Beginning in the early 1930s, Fletcher's piano-playing younger brother, Horace Henderson contributed to the arrangements of the band. At different times in Horace's career he was Billie Holiday's and Lena Horne's Pianist. Later he led a band of his own that also received critical acclaim.
Although Fletcher's band was very popular, he had little success managing the band. But much of his lack of recognition outside of Harlem had to do more with the times in which he lived. Although he was the real "King of Swing", America was not ready for him to take his place on the throne. After about 1931, he was well regarded as an arranger - and his arrangements became influential. In addition to his own band he arranged for several other bands, including those of Teddy Hill, Isham Jones, and most famously, Benny Goodman. Henderson's wife, Leora, said that a major turning point in his life was an auto accident which occurred in 1928. Henderson's shoulder was injured and he apparently sustained a concussion. Leora claimed that Fletcher was never the same, and that after this point he lost his ambition and became careless. According to Leora, the accident was a major cause of Henderson's diminishing success. She claims that John Hammond and Benny Goodman arranged to buy Henderson's arrangements as a way to support Henderson, and points out that Goodman always gave Henderson credit for the arrangements and said that the Henderson band played them better than the Goodman band. In addition, Goodman and Hammond arranged broadcasts and recordings to benefit Henderson when he was ill.
Although Henderson's music was loved by the masses, his band began to fold with the 1929 stock market crash. The loss of financial stability resulted in the selling of many arrangements from his songbooks to the later-to-be-acclaimed "King of Swing" Benny Goodman.
In 1934, Goodman's Orchestra was selected as a house band for the "Let's Dance" radio program. Since he needed new charts every week for the show, his friend John Hammond suggested that he purchase some Jazz charts from Henderson. Many of Goodman's hits from the swing era were arranged by Henderson for his own band in the late 20s and early 30s.
In 1939 Henderson disbanded his own band and joined Goodman's, first as both pianist and arranger and then working full-time as the staff arranger. He reformed bands of his own several times in the 1940s, toured with Ethel Waters again in 1948 - 1949. Henderson suffered a stroke in 1950 resulting in partial paralysis that ended his days as a pianist. He died in New York City in 1952.

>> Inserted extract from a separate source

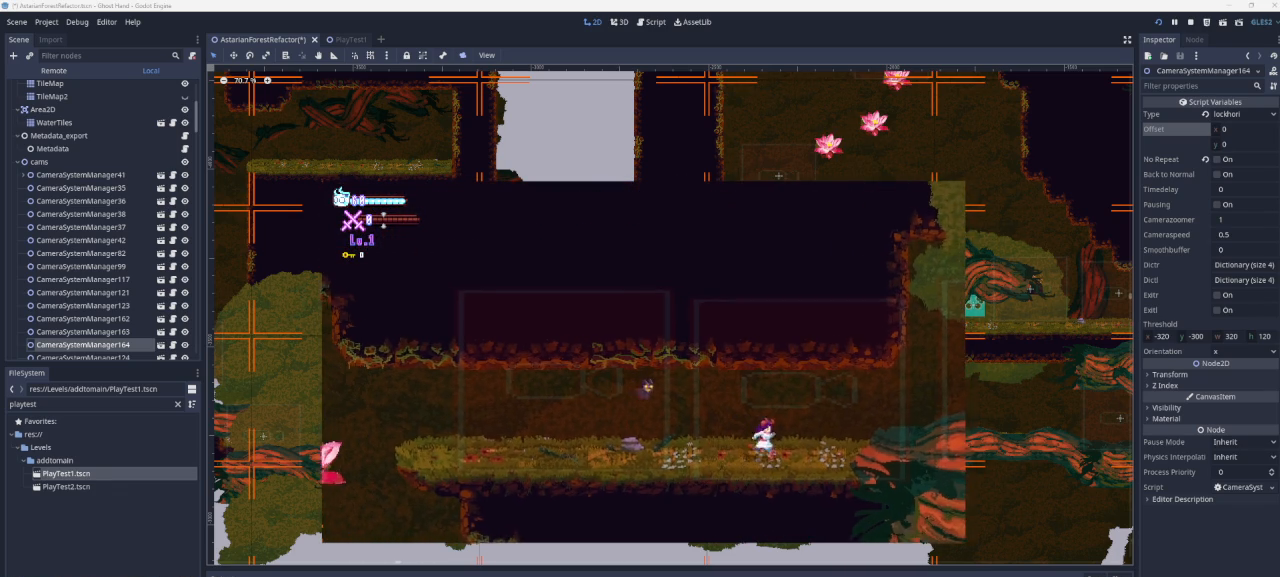
{"buttons": [], "left_stick": "right", "right_stick": "center", "events": []}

Henderson, along with Don Redman, established the formula for Swing music. The two concocted the recipe every swing band played from (i.e. sections 'talking' to one another, 'hot' swing). Swing, its popularity spanning over a decade, was the most fashionable form of Jazz ever in the U.S.
Henderson was also responsible for bringing Louis Armstrong from Chicago to New York, thus flipping the focal point of jazz in the history of the U.S.
A museum is being established in his memory in Atlanta, Georgia.